Directions for this task
Count the lines in the records below that contain the string "mmHg". Reply with the number alone.

Data extract

((

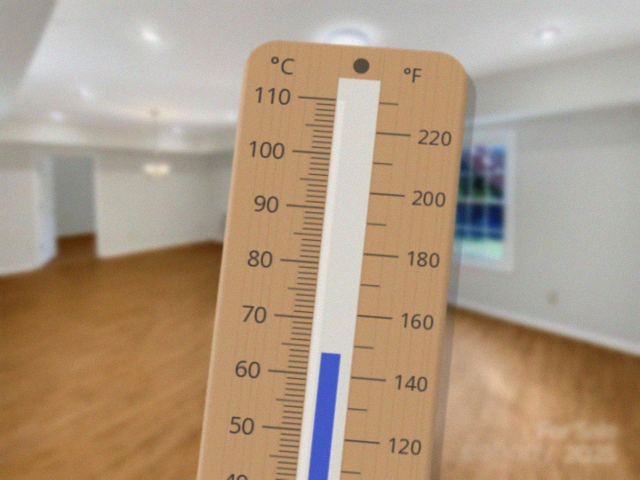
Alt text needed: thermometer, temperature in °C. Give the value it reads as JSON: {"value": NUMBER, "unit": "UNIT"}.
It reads {"value": 64, "unit": "°C"}
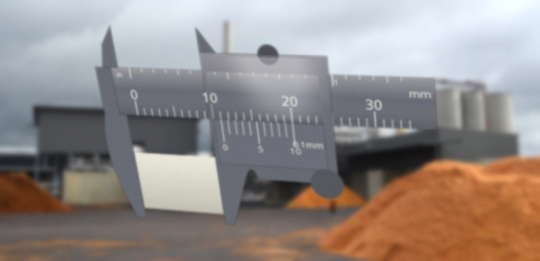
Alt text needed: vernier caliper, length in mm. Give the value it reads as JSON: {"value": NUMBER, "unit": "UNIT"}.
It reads {"value": 11.0, "unit": "mm"}
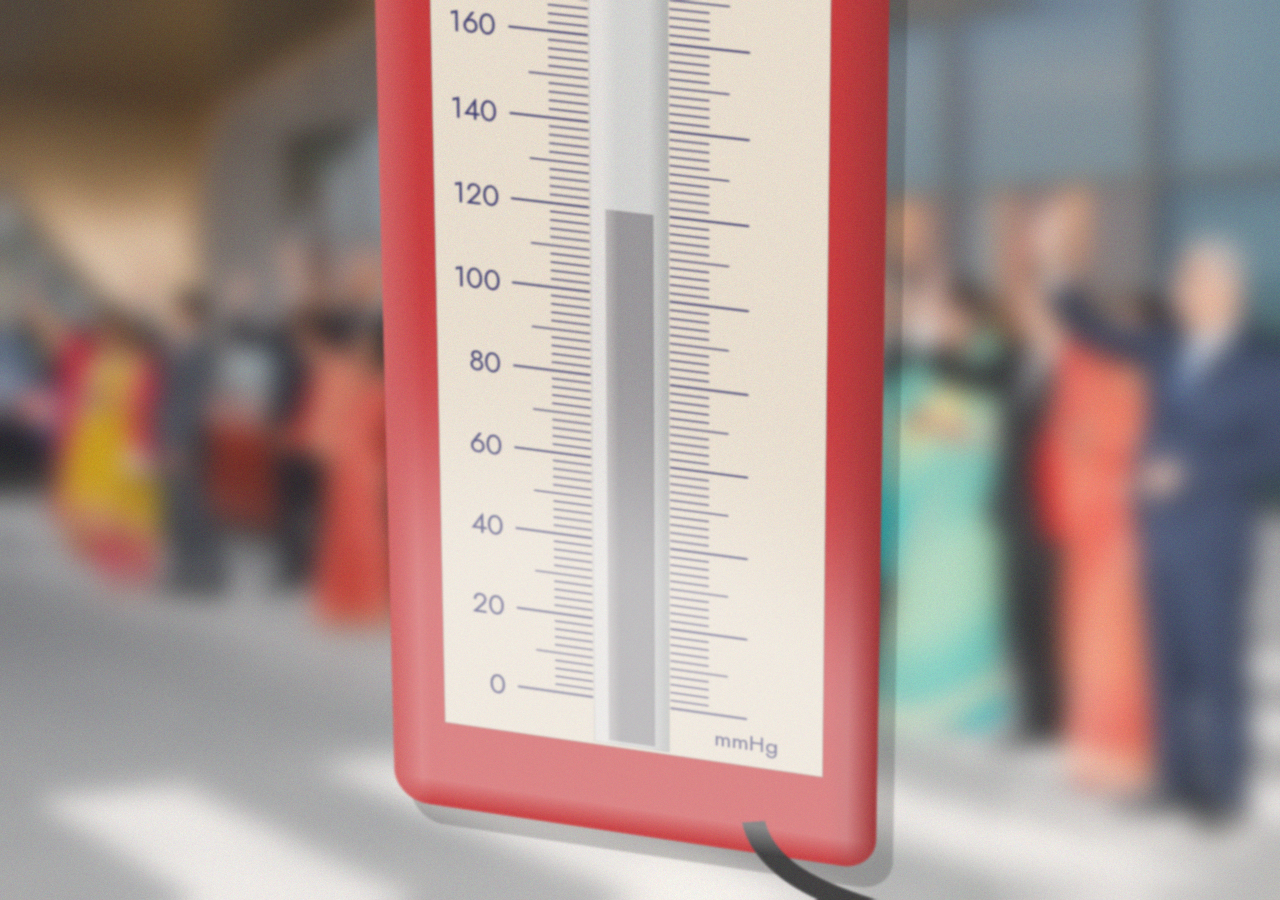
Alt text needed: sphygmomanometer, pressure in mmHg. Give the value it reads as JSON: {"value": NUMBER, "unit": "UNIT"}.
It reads {"value": 120, "unit": "mmHg"}
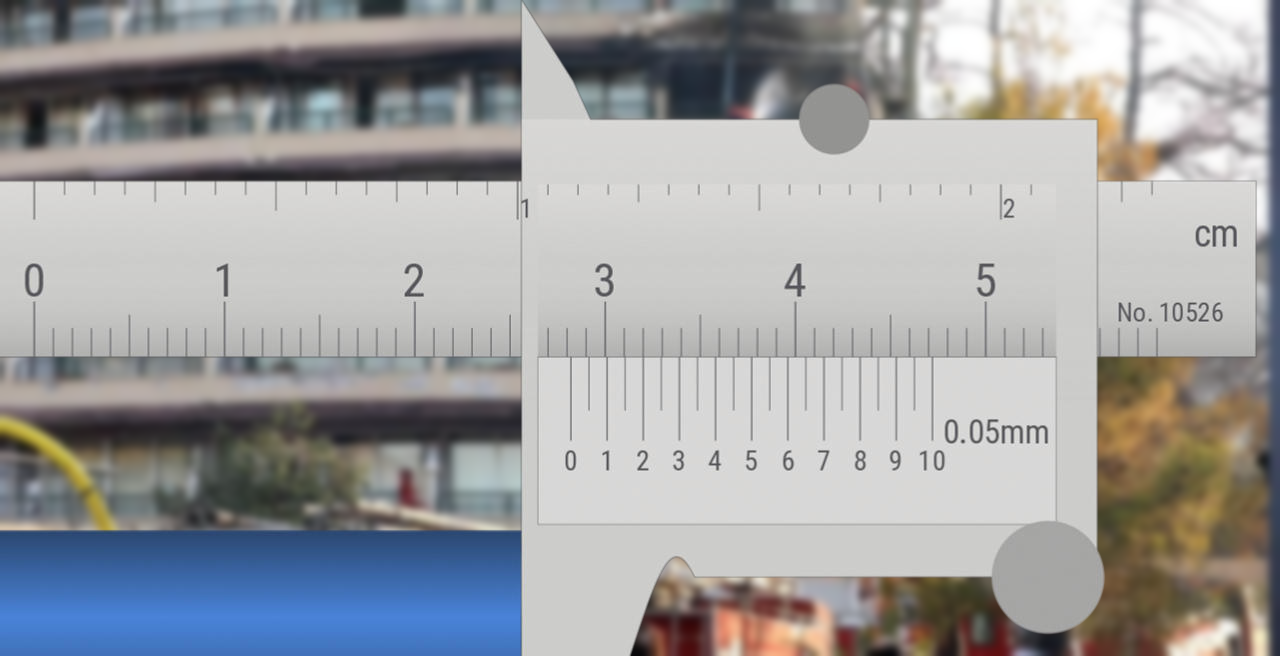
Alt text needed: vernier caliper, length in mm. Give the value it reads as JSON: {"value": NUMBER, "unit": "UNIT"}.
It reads {"value": 28.2, "unit": "mm"}
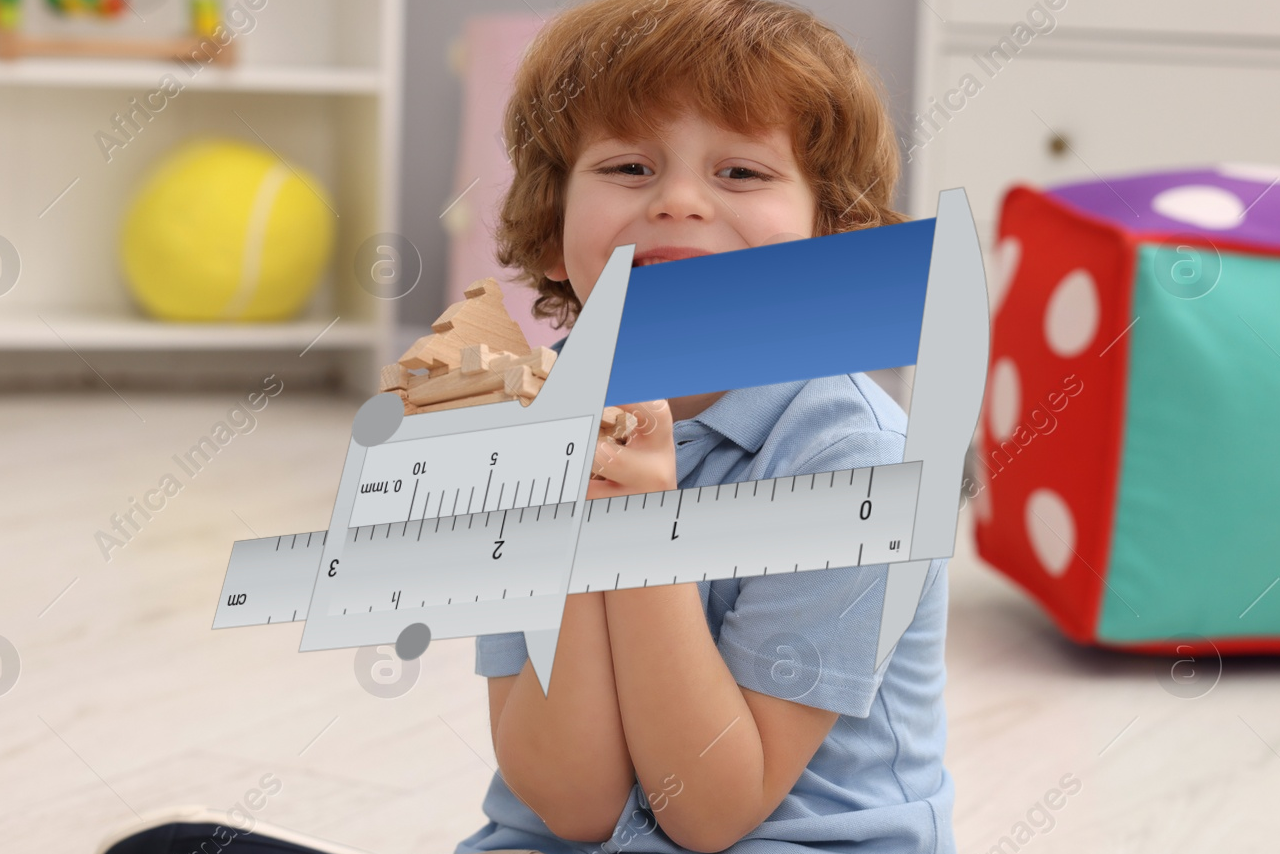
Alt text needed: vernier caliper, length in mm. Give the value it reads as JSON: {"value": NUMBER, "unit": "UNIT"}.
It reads {"value": 16.9, "unit": "mm"}
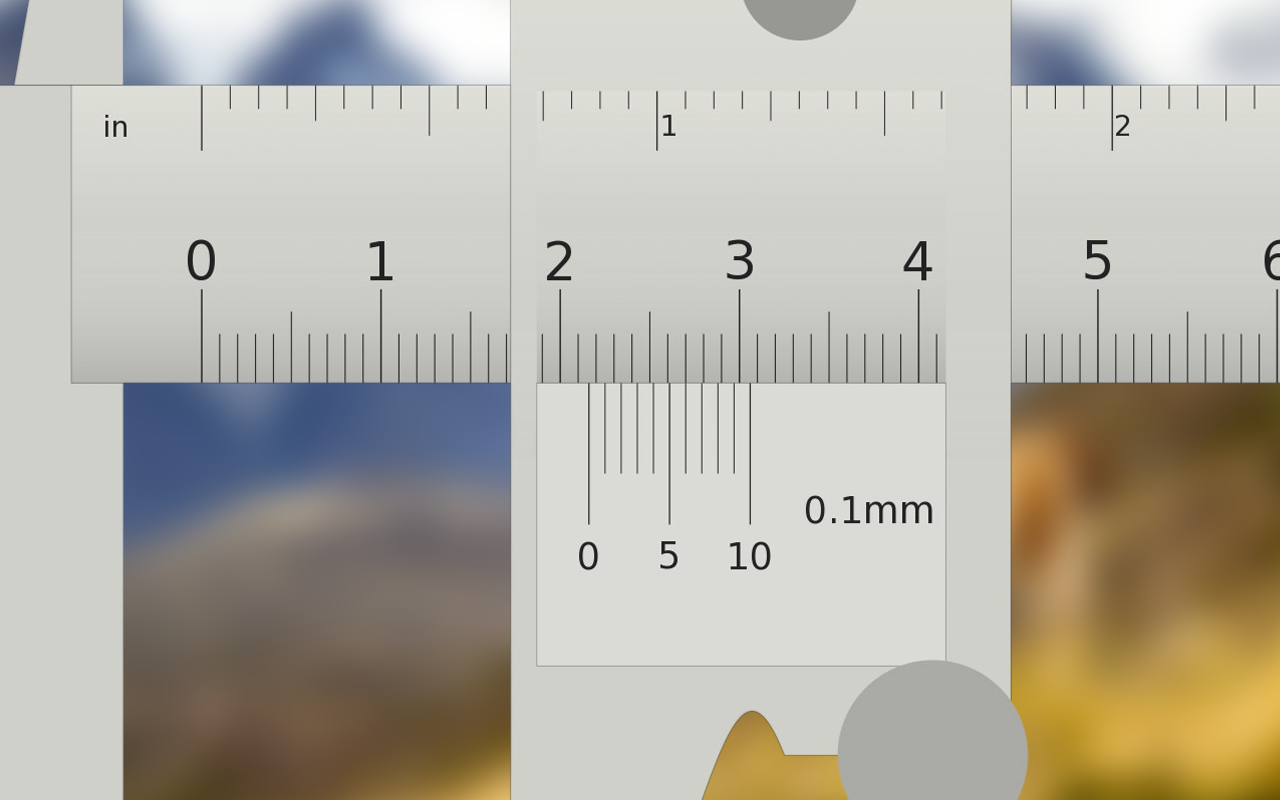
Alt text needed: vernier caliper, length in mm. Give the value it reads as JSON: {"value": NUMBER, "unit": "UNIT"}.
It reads {"value": 21.6, "unit": "mm"}
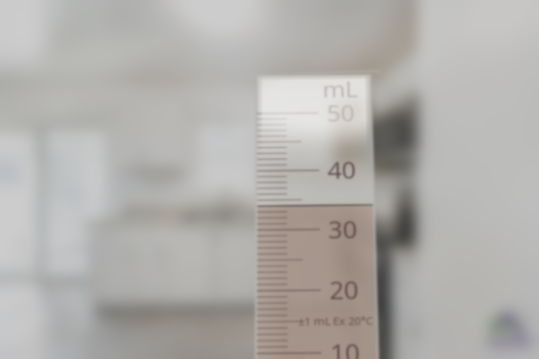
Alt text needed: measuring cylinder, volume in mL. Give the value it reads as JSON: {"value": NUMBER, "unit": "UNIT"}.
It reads {"value": 34, "unit": "mL"}
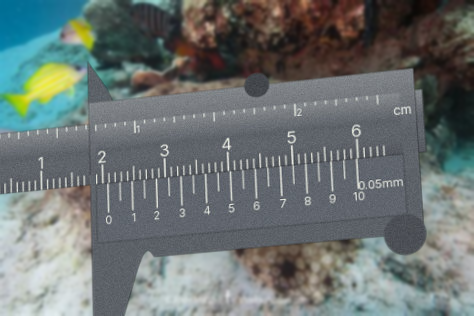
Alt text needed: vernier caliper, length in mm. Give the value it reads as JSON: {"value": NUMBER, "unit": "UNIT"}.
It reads {"value": 20.8, "unit": "mm"}
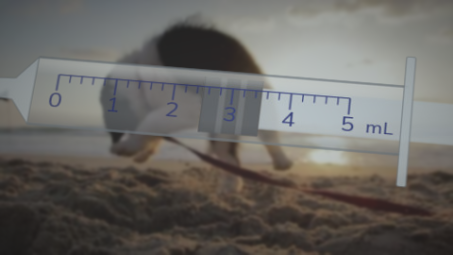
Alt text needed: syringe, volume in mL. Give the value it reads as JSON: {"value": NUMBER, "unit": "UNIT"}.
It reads {"value": 2.5, "unit": "mL"}
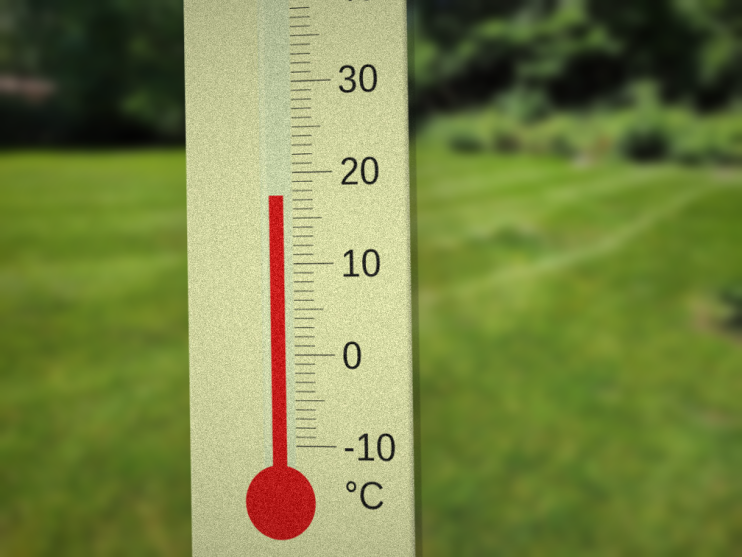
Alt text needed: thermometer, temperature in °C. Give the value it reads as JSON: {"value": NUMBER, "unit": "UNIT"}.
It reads {"value": 17.5, "unit": "°C"}
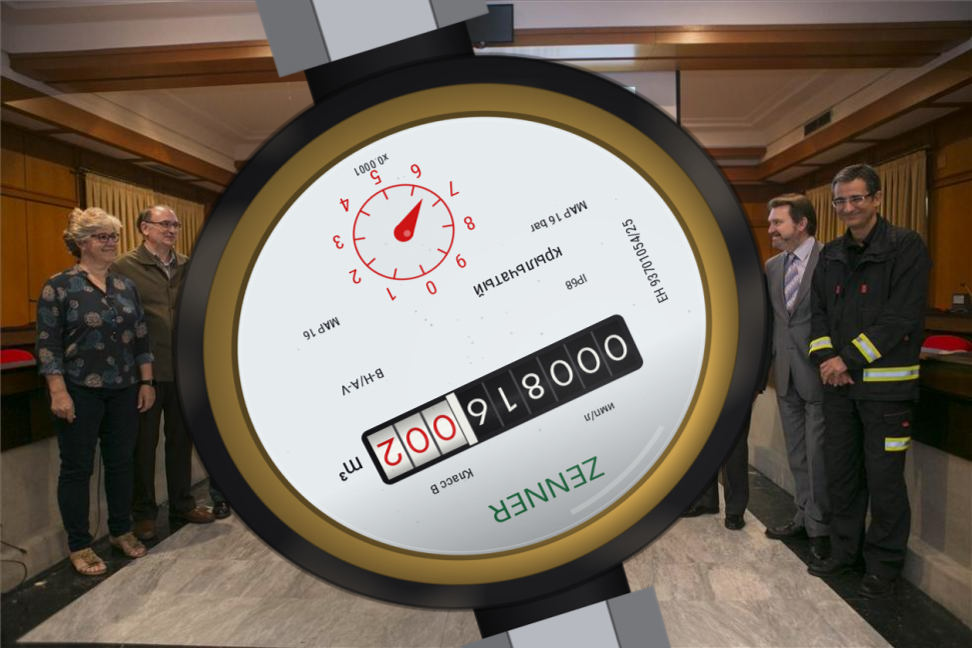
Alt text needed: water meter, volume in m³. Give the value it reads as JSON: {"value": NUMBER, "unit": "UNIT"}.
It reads {"value": 816.0026, "unit": "m³"}
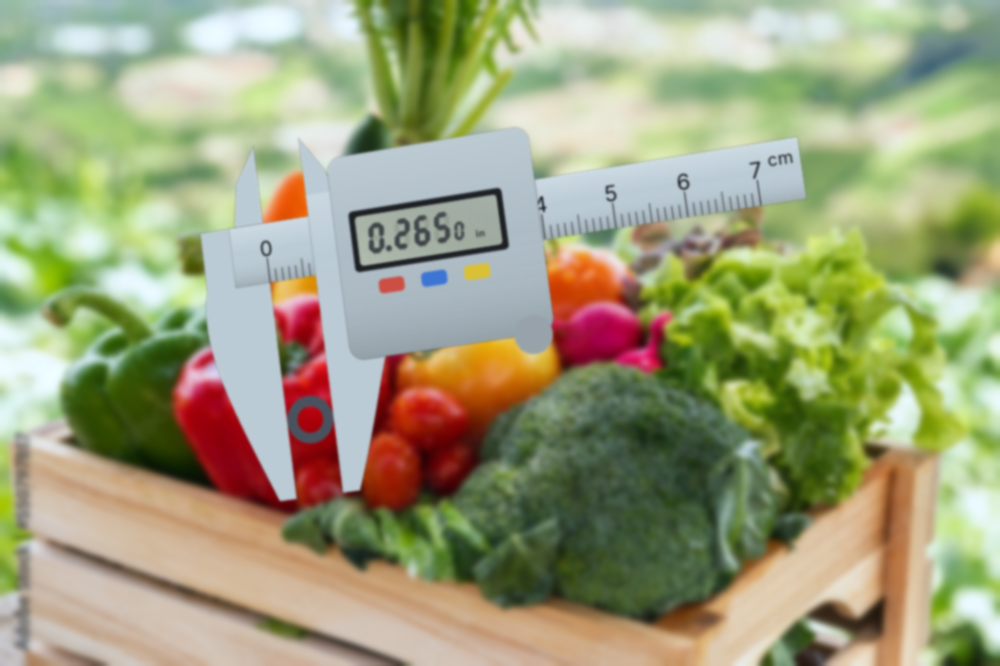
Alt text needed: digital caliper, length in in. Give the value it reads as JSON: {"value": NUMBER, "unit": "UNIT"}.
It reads {"value": 0.2650, "unit": "in"}
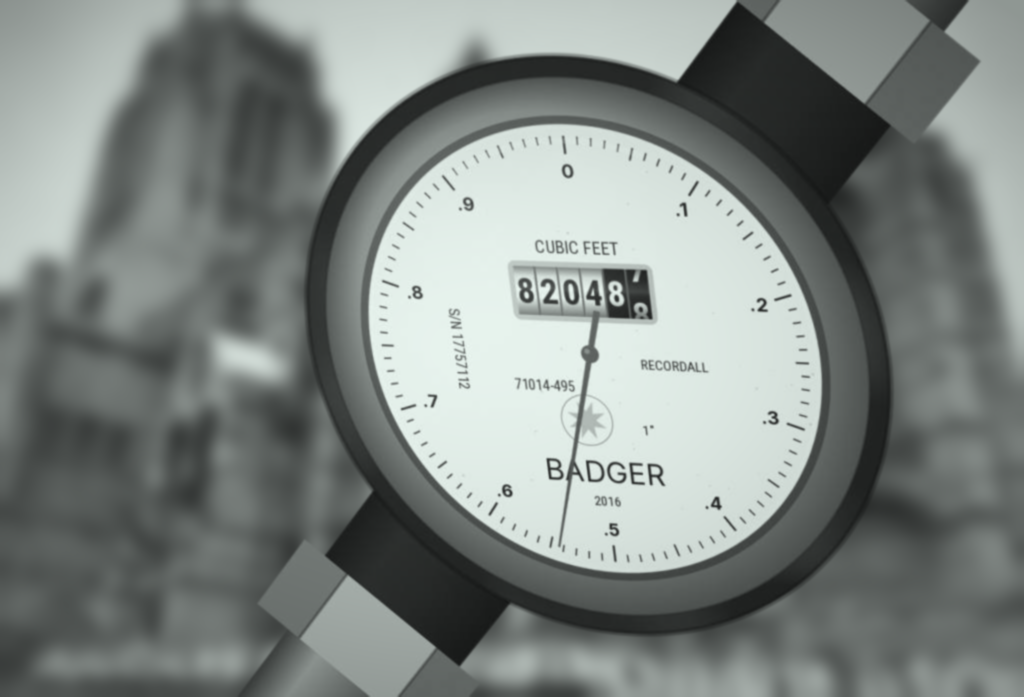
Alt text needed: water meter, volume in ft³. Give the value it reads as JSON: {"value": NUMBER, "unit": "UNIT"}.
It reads {"value": 820487.54, "unit": "ft³"}
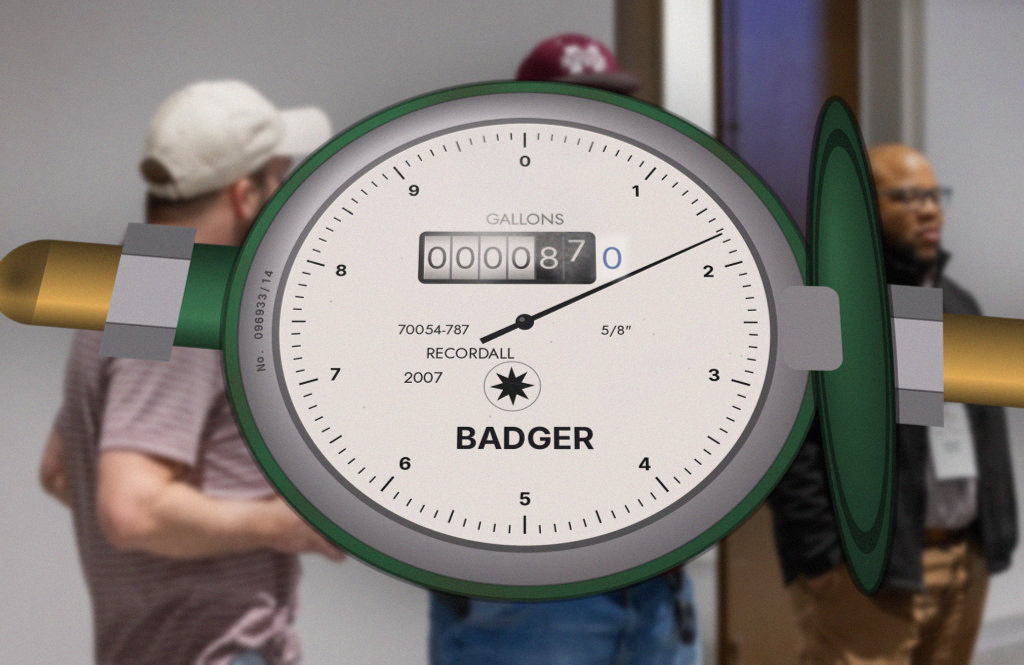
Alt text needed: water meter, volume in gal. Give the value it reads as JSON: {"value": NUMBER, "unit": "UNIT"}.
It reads {"value": 871.7, "unit": "gal"}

))

Completed task
2